FOTO E VIDEO – Invisibilia, combattere la violenza sulle donne con cultura e istruzione: al Tribunale la mostra “Le conseguenze. I femminicidi e lo sguardo di chi resta”
AttualitàBenevento CittàSi è conclusa ieri la serie di eventi targata “Invisibilia”, il progetto promosso dal Consiglio dell’Ordine degli Avvocati di Benevento con il Comitato Pari Opportunità, che si propone di illuminare zone d’ombra della violenza di genere e si è articolato in una serie di iniziative svolte a ridosso del 25 novembre, Giornata internazionale per l’eliminazione della violenza contro le donne.
Grande la partecipazione e tanti gli spunti di riflessione emersi nel corso degli incontri, che hanno confermato quanto sia fondamentale lavorare e adoperarsi per un cambiamento prima di tutto culturale, per il quale il Tribunale, insieme ai mass media, sono profondamente coinvolti.
Così come evidenziato anche delle condanne all’Italia della Corte di Giustizia Europea per ritardo nella protezione, linguaggio delle sentenze, che espongono le donne alla cosiddetta vittimizzazione secondaria o per la mancata lettura della violenza intrafamiliare nei Tribunali civili e minorile.
Proprio per stimolare una presa di coscienza, il Palazzo di Giustizia è il luogo dove è stata allestita la mostra “Le conseguenze. I femminicidi e lo sguardo di chi resta”, un lavoro unico nel suo genere, frutto dell’inchiesta condotta dalla giornalista e fotoreporter Stefania Prandi.
Nella seconda giornata, l’autrice ha tenuto anche una preziosa formazione agli operatori di legge, incentrata sulla narrazione della violenza sulle donne e sul modo più corretto di riportare storie così delicate, come quelle dei genitori o dei figli delle donne vittime di femminicidio.
E’ stata la la dott.ssa Lella Palladino a fare il punto sul contrasto della violenza sulle donne e a ripercorrere il lavoro della compianta Prof.ssa Anna Costanza Baldry, a cui si deve l’approvazione della prima legge in Europa di protezione degli orfani speciali, nonché dei protocolli operativi oggi prezioso strumento per molti operatori della legge e dei Centri antiviolenza.
Nella giornata conclusiva di ieri, al centro del dibattito c’è stata la rivoluzione che da circa 10 anni sta minando le basi dell’organizzazione criminale più potente d’Italia, grazie alle donne di ‘Ndrangheta, le quali trovano il coraggio di ribellarsi ad una condizione di oppressione, violenze e costrizioni davvero disumane, che spesso trovano la morte in nome del codice d’onore, un rito feroce messo in atto proprio dai familiari. Per la legge italiana non hanno diritto ad alcuna protezione, anche se hanno fatto la scelta più dirompente: ribellarsi e fuggire dalla ‘ndrangheta. Da qualche anno però esiste “Liberi di scegliere”, un protocollo di intesa che si propone di aiutare e accogliere donne e minori che vogliono uscire dal circuito mafioso, promuovendo una rete di protezione e di sostegno per tutelare e assicurare una concreta alternativa di vita.

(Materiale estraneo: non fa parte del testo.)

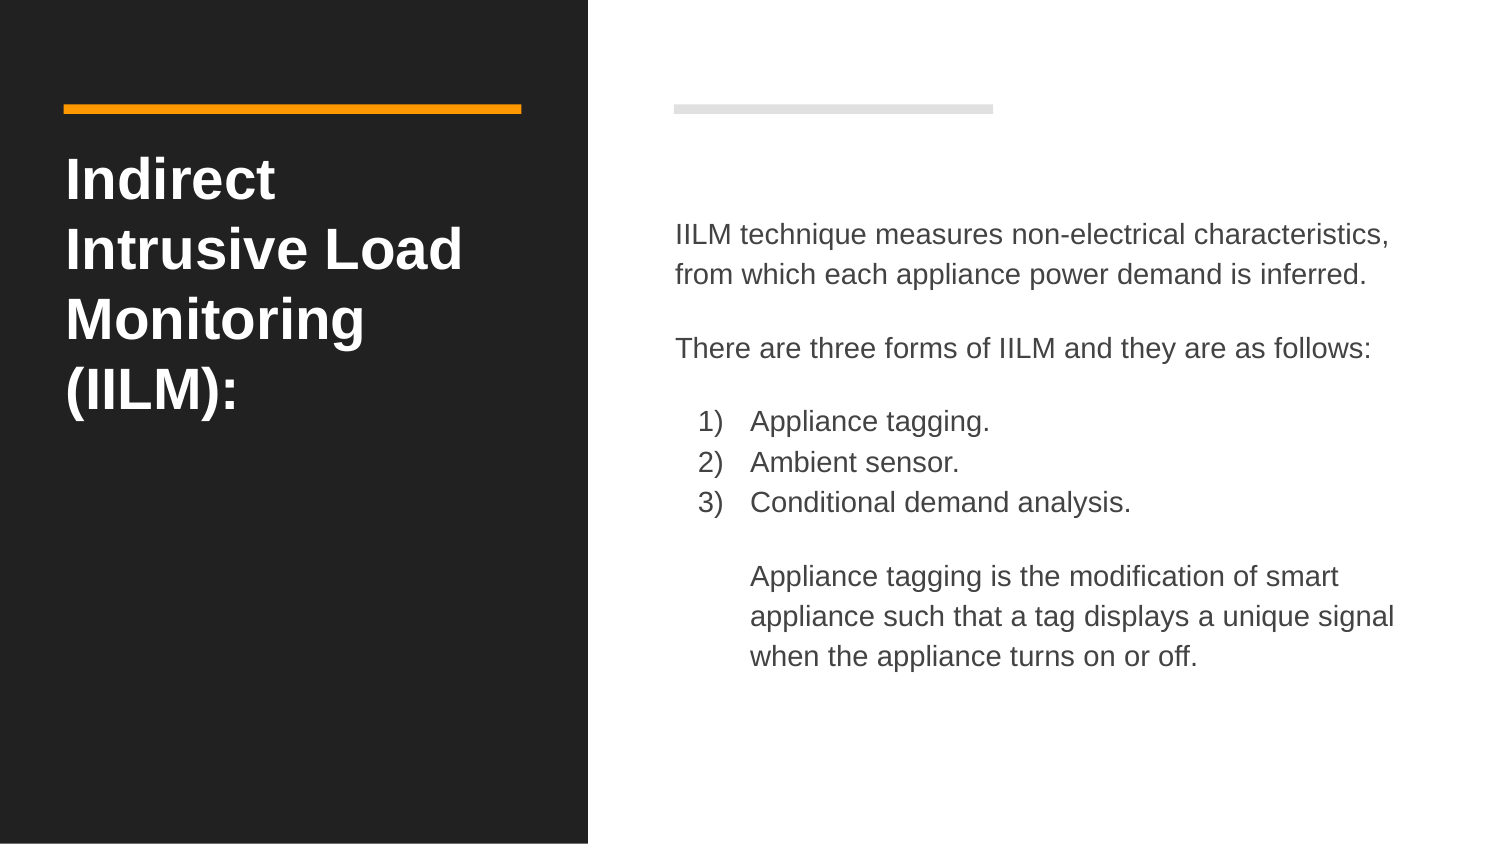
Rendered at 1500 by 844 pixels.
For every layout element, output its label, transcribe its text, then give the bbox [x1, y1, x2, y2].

list IILM technique measures non-electrical characteristics, from which each appliance power demand is inferred. There are three forms of IILM and they are as follows: Appliance tagging. Ambient sensor. Conditional demand analysis. Appliance tagging is the modification of smart appliance such that a tag displays a unique signal when the appliance turns on or off. [659, 126, 1467, 752]
title Indirect Intrusive Load Monitoring (IILM): [50, 126, 521, 743]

L’argomento è stato affidato all’avv. Mariarita Stilo del foro di Reggio Calabria, da cui è partito proprio il progetto Liberi di scegliere, grazie anche alla preziosa azione di Libera. Ad entrare nel dettaglio di questo fondamentale strumento di protezione, Sara Scuderi, che ha riportato anche l’impegno del Giudice Di Bella e di Don Luigi Ciotti. A chiudere gli incontri, il commovente reportage della giornalista di guerra Barbara Schiavulli, direttrice di Radio Bullets, che da oltre venti anni segue i più caldi fronti di guerra, profonda conoscitrice dell’Afghanistan e della condizione femminile.
Lo sguardo di Barbara Schiavulli è uno sguardo “altro” su ciò che delle guerre non viene raccontato, ed è la condizione quotidiana, anche più intima e domestica, che vive la popolazione, soprattutto femminile. Un excursus ampio di taglio politico ed economico che non ha risparmiato critiche al mondo occidentale per quanto avvenuto in Afghanistan, sottolineando anche il silenzio della politica e delle istituzioni. Interessante anche il confronto tra le proteste silenziose e quelle invece di piazza in Iran, dove anche gli uomini sono scesi al fiano delle donne. Ciò che è apparso evidente è che la cultura e l’istruzione sono le prime ad essere vietate e sacrificate, segno che da lì si deve partire per cambiare le cose.